WORK REQUEST> Your copy of the listing should be exact and should contain no pictures.

RECORDED INFORMATION>

BEGIN

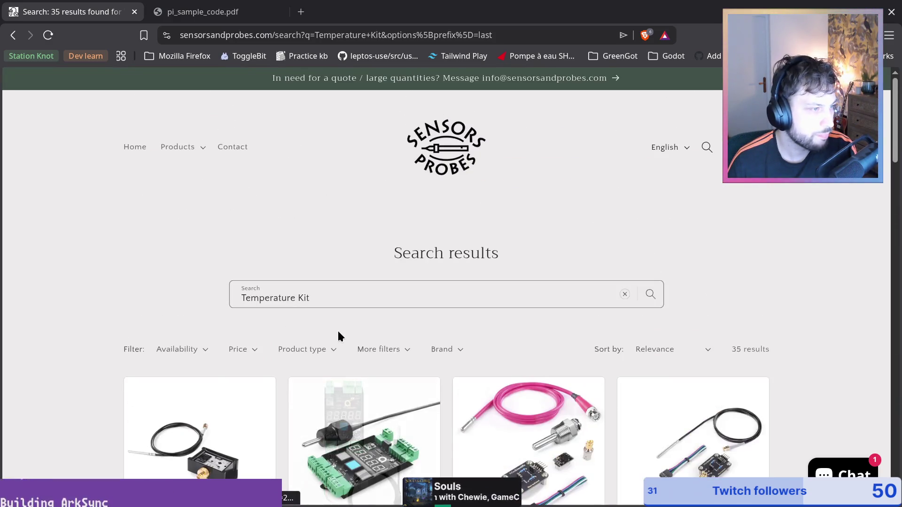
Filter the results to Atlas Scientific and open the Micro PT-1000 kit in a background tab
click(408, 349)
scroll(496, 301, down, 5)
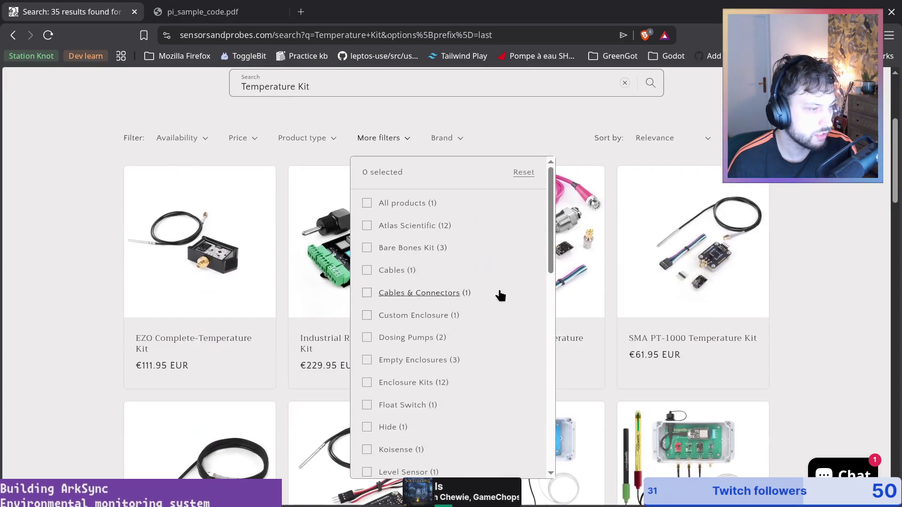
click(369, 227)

END

SOLVED EXERCISE>
Filter the results to Atlas Scientific and open the Micro PT-1000 kit in a background tab
click(408, 349)
scroll(496, 301, down, 5)
click(369, 227)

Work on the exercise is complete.